In the fig population studied in the present work, the parameters that quantify the genetic variability were calculated using 8 microsatellites. Our results are consistent with published data for (Suppl. Table S1) (Khadari et al. 2003; Giraldo et al. 2008, 2005; Saddoud et al. 2007; Achtak et al. 2009; Aradhya et al. 2010; Caliskan et al. 2012; Perez-Jimenez et al. 2012; Ganopoulos et al. 2015; Boudchicha et al. 2018; Rodolfi et al. 2018; Ergül et al. 2021). The observed differences in genetic parameters observed in published works may be due to the selection of different SSRs, the genotypes analyzed, the differences in the methodology followed for the examination of the samples. Our finding that observed heterozygosity is higher than expected, resulting in a negative F value, agrees with previous works (Suppl. Table S2). Negative F values are the result of a negative assortative mating (Lachance 2016), due to fig’s entomophilous pollination, or to heterotic selection by man. Klekowski (1988) pointed out that perennial species tend to exhibit high heterozygosity as a mechanism to overcome the harmful effects of residual mutations.
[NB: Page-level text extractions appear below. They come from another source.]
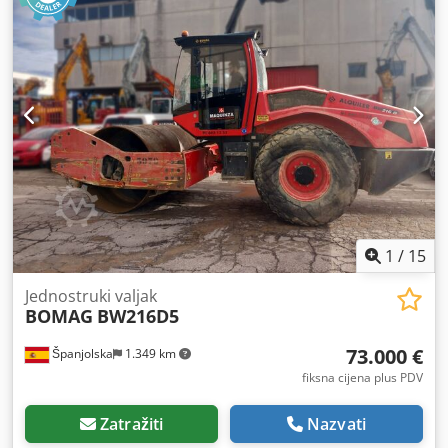
1
/
15
Jednostruki valjak
BOMAG
BW216D5
73.000 €
Španjolska
1.349 km
fiksna cijena plus PDV
Zatražiti
Nazvati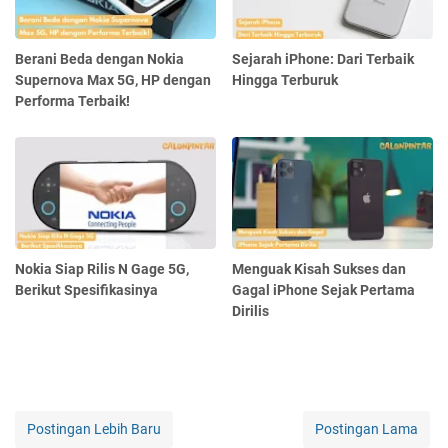
Berani Beda dengan Nokia
Sejarah iPhone: Dari Terbaik
Supernova Max 5G, HP dengan
Hingga Terburuk
Performa Terbaik!
Nokia Siap Rilis N Gage 5G,
Menguak Kisah Sukses dan
Berikut Spesifikasinya
Gagal iPhone Sejak Pertama
Dirilis
Postingan Lebih Baru
Postingan Lama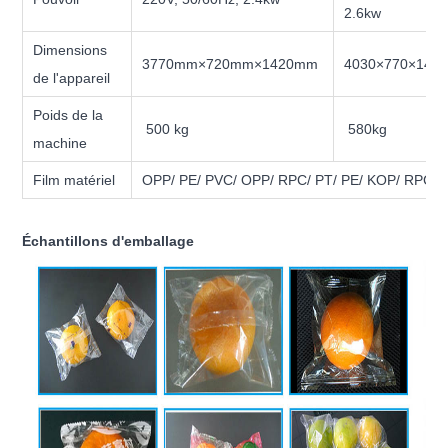
2.6kw
Dimensions
3770mm×720mm×1420mm
4030×770×142
de l'appareil
Poids de la
500 kg
580kg
machine
Film matériel
OPP/ PE/ PVC/ OPP/ RPC/ PT/ PE/ KOP/ RPC/ Fi
Échantillons d'emballage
Despite the high observed heterozygosity in our fig population we observed a limited genetic grouping, as previously published (Aradhya et al. 2010; Caliskan et al. 2012; Perez-Jimenez et al. 2012).

From the present study it appears that the geographical origin could not be the main criterion for classification, as described also elsewhere (Giraldo et al. 2008; Aradhya et al. 2010; Boudchicha et al. 2018). Only Ikegami et al. (2009), using a population of eight Japanese and 11 foreign imports, suggested that figs from Japan are not genetically related to figs from other countries. Many authors attribute the absence of grouping of figs to the propagation of the fig tree, which favors the exchange of plant material between different geographical areas (Giraldo et al. 2008; Aradhya et al. 2010). The same partial lack of clustering was observed in the DAPC analysis. We opted to use this approach, instead of a Bayesian one, because the latter assumes that markers are not linked and that the population is panmictic. The DAPC analysis is a convenient approach for clonal or partially clonal populations (Jombart et al. 2010), where it aims at maximizing the discriminatory capacity of the between-groups variance.
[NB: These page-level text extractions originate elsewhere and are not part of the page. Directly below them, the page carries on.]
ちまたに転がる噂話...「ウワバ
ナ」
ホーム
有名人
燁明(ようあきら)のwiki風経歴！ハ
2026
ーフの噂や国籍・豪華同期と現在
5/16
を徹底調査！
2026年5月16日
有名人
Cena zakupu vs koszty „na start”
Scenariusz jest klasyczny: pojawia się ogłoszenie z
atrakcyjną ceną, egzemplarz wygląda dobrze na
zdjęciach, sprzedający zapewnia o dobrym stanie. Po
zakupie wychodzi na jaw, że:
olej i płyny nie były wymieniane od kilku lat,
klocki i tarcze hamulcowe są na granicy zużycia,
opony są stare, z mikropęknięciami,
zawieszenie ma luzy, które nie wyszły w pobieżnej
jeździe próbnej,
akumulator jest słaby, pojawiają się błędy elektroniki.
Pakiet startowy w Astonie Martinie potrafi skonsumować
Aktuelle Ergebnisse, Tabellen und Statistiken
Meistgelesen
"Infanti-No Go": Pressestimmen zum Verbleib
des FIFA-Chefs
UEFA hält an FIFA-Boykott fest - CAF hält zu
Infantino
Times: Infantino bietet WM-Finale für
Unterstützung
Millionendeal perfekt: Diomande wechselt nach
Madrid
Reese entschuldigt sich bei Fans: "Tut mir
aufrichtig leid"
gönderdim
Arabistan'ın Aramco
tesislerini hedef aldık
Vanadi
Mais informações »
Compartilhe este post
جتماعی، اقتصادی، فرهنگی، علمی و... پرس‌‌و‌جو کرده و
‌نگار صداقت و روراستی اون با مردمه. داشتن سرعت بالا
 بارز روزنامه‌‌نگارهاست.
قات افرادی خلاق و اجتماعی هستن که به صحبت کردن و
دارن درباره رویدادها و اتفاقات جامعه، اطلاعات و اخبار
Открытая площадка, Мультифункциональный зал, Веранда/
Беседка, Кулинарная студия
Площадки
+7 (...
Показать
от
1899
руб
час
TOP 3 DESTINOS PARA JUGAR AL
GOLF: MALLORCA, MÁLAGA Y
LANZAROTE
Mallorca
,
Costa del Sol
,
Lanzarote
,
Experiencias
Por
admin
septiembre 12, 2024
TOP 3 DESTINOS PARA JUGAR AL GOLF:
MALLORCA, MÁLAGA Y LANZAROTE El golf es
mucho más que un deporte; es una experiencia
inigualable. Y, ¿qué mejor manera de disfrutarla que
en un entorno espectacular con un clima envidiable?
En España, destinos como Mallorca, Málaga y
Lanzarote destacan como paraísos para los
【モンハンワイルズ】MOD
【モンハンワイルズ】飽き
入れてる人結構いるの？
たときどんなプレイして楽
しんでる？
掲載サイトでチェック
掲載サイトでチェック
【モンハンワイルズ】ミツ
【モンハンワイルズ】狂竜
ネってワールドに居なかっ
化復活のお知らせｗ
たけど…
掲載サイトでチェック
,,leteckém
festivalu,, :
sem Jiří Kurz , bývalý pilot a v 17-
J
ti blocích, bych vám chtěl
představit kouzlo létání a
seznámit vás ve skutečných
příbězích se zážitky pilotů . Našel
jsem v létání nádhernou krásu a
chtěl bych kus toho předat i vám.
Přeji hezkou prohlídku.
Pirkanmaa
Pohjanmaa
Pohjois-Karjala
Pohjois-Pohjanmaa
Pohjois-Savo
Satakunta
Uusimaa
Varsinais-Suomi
The development of a reliable tool for the identification of the variety is necessary to ensure the identity of the plant material for the registration, the protection of the variety and the management of the propagating material. In the present study, we proposed a key identification scheme using six microsatellites that could distinguish 58 of the 60 fig genotypes in the ex situ collection (98% resolution). A study on the morphological characteristics showed that fig accessions that did not differ by molecular analysis could differ in the color of the fruit peal and of the fruit flesh (Ntanos et al. 2015). The latter suggests that a combined approach involving molecular and morphological analyses may be necessary to increase the resolution power.